Goal of the exercise:
Filter the entries down to the lines containing "optical", and copy those lines.

Records from a data collection:
—————

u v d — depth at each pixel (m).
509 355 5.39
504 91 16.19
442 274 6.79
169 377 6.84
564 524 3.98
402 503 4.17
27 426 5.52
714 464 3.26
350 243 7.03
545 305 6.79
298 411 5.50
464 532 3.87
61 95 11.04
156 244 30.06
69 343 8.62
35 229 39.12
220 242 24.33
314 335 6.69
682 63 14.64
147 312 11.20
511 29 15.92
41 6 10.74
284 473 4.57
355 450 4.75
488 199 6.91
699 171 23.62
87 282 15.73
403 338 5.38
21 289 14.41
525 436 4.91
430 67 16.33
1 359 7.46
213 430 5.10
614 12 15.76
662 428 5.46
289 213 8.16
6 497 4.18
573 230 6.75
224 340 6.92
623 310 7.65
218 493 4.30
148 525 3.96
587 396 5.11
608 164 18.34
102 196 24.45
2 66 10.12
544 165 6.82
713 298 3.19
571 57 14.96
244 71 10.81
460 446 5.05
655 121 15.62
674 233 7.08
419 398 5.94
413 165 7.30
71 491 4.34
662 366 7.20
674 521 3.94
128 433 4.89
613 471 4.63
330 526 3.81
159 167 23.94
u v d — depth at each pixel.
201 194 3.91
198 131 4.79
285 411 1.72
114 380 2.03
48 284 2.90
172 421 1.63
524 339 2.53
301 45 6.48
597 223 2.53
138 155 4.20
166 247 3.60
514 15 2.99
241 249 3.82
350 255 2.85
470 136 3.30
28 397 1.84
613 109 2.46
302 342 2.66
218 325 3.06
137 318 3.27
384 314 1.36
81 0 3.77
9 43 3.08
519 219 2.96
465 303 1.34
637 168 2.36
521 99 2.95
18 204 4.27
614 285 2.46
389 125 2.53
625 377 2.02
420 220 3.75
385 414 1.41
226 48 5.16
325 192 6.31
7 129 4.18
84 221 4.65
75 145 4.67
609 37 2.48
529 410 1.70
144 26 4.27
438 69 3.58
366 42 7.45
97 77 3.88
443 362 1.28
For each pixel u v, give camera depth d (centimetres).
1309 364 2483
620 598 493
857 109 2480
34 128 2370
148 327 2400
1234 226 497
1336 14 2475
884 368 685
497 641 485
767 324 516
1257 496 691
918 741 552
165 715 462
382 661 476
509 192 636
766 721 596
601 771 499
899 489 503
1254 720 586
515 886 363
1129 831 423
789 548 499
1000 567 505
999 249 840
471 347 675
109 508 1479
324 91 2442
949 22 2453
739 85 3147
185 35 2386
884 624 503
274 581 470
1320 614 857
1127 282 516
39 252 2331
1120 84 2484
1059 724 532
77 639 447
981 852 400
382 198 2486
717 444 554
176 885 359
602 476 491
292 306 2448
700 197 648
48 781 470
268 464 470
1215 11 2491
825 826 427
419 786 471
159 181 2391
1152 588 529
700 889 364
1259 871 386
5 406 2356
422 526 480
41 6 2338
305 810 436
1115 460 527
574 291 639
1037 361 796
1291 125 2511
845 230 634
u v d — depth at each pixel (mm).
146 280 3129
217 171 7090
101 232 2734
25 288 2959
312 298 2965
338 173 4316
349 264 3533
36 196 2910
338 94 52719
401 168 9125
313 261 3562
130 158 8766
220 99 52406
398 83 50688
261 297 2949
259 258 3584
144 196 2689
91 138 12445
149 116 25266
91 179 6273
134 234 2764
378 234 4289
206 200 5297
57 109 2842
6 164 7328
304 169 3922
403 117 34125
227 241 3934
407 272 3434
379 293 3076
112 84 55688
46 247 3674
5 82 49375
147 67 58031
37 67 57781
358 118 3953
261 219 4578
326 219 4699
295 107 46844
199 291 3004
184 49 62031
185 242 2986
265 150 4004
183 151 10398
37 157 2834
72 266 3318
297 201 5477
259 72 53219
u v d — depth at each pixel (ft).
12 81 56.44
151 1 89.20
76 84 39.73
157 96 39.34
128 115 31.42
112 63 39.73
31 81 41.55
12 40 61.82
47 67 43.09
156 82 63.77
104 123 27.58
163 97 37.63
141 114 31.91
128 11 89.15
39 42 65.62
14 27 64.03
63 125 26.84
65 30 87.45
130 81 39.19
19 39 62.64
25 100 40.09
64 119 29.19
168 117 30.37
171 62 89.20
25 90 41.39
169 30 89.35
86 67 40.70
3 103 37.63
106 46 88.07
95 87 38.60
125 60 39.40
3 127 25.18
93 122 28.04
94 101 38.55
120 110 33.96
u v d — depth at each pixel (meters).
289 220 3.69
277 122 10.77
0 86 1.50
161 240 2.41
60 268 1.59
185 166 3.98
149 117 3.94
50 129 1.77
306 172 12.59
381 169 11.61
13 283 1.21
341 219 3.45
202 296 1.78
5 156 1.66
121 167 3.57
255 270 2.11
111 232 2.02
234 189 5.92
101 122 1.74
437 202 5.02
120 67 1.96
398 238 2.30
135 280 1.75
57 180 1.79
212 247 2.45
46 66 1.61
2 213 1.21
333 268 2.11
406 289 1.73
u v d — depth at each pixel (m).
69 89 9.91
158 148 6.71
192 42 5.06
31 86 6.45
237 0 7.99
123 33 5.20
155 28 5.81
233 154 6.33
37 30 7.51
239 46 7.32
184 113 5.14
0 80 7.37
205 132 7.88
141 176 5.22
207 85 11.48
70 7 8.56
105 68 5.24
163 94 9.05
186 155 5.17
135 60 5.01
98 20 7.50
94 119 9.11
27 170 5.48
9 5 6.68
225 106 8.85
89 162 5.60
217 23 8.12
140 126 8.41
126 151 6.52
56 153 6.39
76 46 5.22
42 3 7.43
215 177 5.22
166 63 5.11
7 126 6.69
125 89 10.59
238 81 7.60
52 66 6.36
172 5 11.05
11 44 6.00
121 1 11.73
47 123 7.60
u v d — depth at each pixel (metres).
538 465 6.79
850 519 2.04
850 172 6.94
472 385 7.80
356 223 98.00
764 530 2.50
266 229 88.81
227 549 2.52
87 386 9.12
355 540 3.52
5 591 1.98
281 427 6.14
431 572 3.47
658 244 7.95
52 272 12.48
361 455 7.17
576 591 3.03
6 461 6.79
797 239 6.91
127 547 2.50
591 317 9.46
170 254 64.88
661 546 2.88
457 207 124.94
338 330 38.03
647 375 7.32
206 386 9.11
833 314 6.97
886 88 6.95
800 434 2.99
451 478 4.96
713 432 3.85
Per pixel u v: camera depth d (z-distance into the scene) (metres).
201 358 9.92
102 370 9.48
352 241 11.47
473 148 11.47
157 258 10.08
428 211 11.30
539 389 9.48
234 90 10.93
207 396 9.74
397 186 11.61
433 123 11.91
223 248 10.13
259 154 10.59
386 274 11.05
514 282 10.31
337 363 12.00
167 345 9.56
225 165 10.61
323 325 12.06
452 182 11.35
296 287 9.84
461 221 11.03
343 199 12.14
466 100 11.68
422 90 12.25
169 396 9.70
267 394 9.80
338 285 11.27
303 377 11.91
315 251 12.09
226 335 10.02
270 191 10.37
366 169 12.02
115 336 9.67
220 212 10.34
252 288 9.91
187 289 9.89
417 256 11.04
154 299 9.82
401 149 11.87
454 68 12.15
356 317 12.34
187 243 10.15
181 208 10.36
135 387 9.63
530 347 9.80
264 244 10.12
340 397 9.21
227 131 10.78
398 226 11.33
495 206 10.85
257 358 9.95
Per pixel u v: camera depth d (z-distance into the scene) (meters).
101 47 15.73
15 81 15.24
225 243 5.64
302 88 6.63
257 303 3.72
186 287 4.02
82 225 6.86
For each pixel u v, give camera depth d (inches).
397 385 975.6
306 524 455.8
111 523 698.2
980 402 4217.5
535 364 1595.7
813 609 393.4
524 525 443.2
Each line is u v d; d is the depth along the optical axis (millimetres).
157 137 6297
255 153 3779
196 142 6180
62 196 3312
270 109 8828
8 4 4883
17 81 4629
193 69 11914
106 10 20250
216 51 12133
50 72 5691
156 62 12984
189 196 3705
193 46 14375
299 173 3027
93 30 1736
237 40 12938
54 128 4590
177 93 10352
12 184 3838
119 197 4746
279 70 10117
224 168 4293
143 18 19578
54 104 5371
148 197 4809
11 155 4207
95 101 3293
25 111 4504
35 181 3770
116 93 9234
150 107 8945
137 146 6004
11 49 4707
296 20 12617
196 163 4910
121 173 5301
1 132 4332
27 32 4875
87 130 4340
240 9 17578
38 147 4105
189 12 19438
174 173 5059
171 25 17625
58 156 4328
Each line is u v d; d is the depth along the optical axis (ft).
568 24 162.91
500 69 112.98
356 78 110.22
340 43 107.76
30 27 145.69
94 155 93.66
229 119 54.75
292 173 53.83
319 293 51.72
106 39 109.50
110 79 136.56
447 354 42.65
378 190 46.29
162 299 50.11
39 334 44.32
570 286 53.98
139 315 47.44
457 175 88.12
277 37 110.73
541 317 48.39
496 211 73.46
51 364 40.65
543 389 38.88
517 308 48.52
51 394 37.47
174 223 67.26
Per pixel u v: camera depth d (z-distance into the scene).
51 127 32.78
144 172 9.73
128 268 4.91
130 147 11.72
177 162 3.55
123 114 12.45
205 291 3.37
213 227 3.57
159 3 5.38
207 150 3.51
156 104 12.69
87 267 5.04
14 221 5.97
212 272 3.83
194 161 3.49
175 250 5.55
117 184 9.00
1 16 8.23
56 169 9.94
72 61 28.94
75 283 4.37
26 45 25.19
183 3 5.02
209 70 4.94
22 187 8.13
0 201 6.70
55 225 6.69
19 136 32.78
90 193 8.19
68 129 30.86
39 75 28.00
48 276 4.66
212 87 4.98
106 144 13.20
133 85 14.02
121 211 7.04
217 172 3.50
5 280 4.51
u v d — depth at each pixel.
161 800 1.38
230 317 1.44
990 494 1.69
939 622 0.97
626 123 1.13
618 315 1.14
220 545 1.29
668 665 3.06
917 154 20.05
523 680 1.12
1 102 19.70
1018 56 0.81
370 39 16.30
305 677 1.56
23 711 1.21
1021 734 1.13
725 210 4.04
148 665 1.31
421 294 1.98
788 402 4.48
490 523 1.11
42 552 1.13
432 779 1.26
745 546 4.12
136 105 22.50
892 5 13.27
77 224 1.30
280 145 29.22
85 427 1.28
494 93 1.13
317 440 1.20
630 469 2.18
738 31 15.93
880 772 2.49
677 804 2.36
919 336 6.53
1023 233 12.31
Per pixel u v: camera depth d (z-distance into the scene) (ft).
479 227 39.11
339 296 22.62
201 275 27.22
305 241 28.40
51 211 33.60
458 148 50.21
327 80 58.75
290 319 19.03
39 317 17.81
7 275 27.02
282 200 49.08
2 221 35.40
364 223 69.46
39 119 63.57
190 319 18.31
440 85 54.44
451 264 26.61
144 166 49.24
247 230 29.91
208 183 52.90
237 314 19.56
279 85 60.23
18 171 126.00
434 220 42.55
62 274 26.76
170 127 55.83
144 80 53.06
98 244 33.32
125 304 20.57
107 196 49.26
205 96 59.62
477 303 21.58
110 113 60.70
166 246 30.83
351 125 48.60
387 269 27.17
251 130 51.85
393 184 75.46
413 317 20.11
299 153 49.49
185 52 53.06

—————

Answer section:
Each line is u v d; d is the depth along the optical axis (millimetres).
Each line is u v d; d is the depth along the optical axis (ft).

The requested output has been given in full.